=== Goal of the exercise ===
Search the listing below for the string "EntityName", then copy every line it appears in.

##### Exercise materials #####

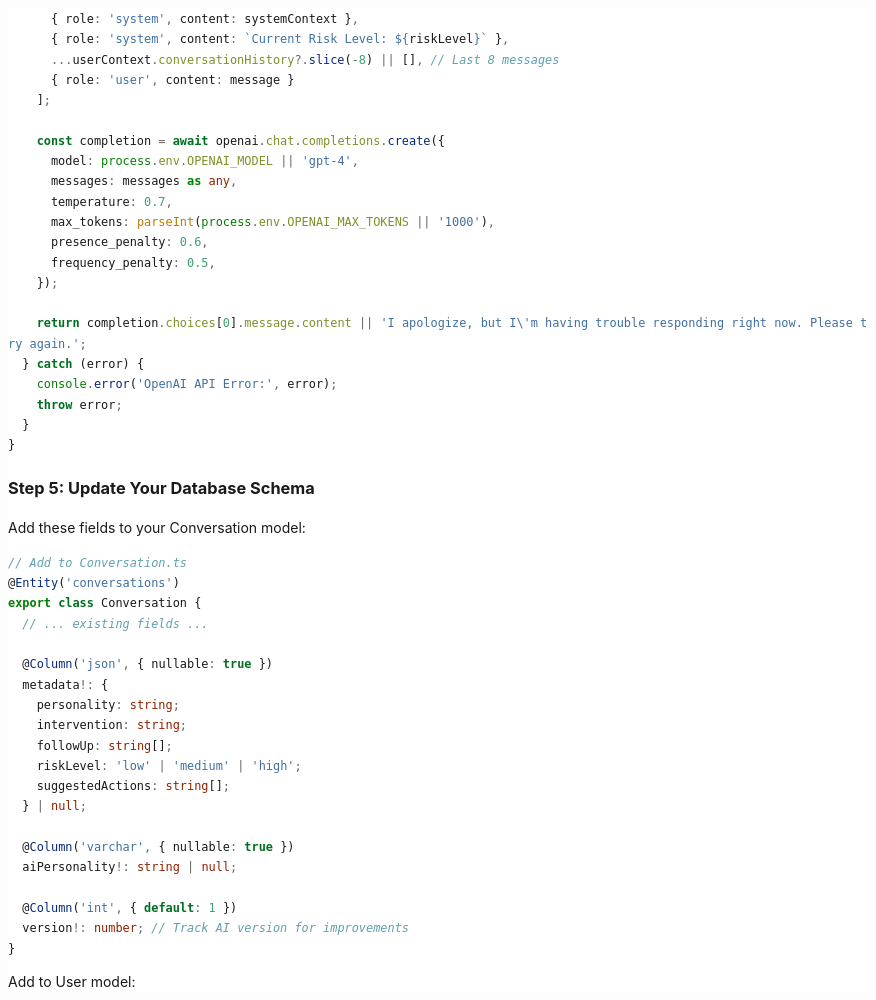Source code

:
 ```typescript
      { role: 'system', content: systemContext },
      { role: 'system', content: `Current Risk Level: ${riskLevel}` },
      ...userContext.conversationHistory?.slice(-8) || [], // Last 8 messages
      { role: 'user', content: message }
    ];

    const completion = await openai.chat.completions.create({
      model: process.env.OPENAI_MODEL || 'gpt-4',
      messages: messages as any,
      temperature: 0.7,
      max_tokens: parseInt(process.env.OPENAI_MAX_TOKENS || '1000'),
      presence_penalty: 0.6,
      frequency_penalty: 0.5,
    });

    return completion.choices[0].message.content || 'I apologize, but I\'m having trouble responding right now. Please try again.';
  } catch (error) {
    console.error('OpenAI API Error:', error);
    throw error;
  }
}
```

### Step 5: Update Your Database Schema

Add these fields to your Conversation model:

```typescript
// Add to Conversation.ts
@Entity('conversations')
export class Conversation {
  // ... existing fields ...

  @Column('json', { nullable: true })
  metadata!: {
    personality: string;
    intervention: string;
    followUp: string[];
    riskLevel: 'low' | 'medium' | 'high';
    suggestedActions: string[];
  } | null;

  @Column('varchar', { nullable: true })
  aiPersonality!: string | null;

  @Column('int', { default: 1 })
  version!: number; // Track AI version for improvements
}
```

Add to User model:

#####
##### Exercise materials #####

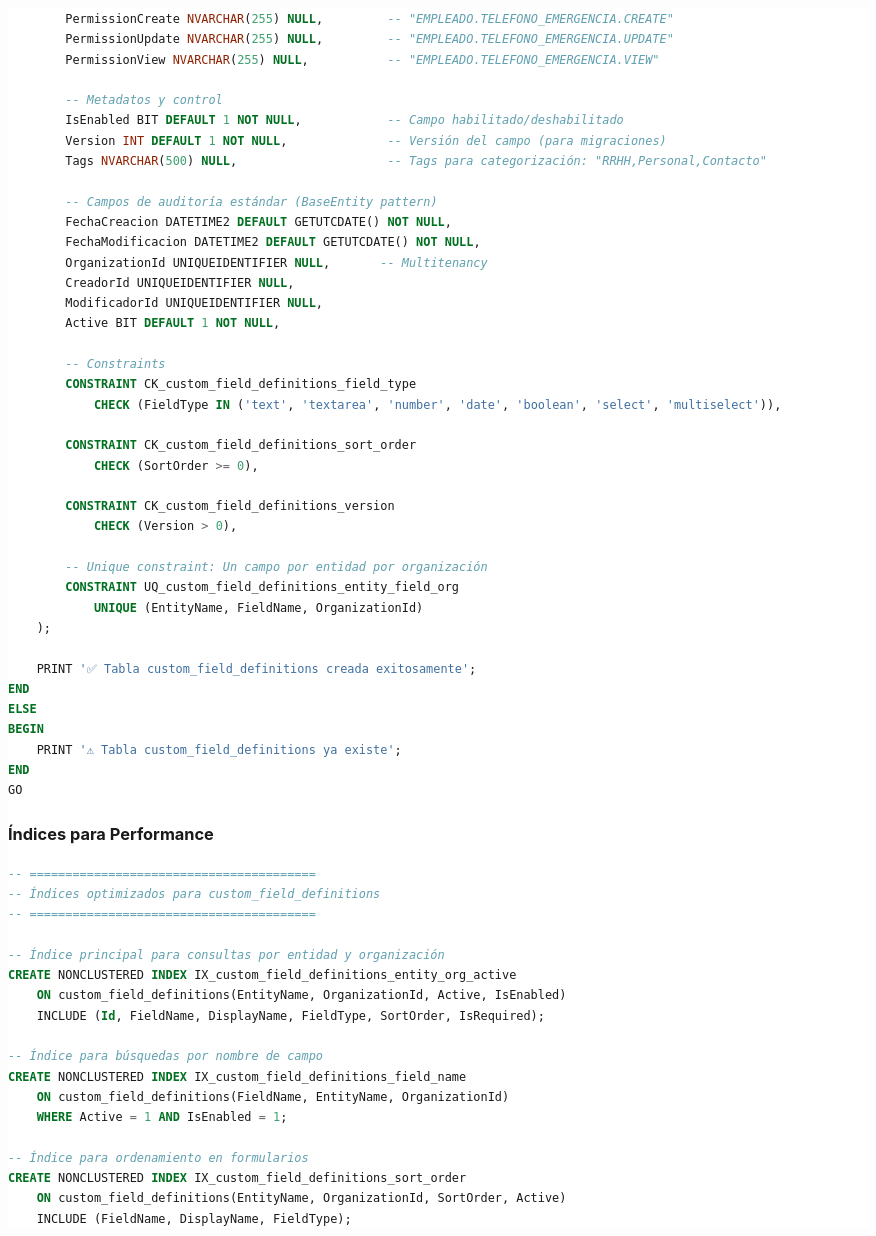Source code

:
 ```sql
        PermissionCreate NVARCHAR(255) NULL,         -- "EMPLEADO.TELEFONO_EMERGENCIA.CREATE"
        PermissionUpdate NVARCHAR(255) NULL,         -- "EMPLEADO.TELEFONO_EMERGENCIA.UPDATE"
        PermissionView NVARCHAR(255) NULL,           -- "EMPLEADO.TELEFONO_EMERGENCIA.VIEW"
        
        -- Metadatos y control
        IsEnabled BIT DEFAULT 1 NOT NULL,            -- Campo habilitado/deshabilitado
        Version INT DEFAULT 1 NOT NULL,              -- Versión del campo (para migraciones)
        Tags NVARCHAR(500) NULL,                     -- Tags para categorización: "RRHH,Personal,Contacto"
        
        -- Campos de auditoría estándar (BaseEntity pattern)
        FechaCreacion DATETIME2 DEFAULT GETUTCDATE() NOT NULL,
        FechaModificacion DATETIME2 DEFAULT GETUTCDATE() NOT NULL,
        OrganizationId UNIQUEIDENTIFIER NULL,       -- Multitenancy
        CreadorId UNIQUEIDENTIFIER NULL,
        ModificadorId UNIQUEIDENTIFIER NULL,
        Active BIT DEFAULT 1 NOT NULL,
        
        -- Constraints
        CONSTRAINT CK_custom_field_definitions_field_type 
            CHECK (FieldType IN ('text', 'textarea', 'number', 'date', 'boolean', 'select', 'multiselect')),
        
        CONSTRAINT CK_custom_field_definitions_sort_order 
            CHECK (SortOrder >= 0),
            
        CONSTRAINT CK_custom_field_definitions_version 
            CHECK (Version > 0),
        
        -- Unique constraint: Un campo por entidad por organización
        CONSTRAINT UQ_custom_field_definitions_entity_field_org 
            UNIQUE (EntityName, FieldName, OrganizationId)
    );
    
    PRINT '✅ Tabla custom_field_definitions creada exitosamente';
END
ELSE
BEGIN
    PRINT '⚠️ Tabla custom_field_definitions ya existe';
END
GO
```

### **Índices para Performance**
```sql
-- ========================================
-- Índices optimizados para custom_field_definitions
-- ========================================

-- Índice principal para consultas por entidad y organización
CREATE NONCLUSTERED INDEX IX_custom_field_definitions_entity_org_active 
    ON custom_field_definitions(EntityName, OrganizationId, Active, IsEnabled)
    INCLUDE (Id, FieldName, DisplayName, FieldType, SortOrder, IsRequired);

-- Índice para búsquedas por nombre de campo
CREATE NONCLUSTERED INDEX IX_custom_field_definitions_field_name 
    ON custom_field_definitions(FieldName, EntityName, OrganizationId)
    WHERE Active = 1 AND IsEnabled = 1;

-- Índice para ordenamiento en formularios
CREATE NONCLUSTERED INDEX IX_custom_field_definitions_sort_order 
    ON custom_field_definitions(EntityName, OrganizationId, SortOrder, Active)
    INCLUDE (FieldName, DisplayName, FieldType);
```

#####

=== Answer below ===
            UNIQUE (EntityName, FieldName, OrganizationId)
    ON custom_field_definitions(EntityName, OrganizationId, Active, IsEnabled)
    ON custom_field_definitions(FieldName, EntityName, OrganizationId)
    ON custom_field_definitions(EntityName, OrganizationId, SortOrder, Active)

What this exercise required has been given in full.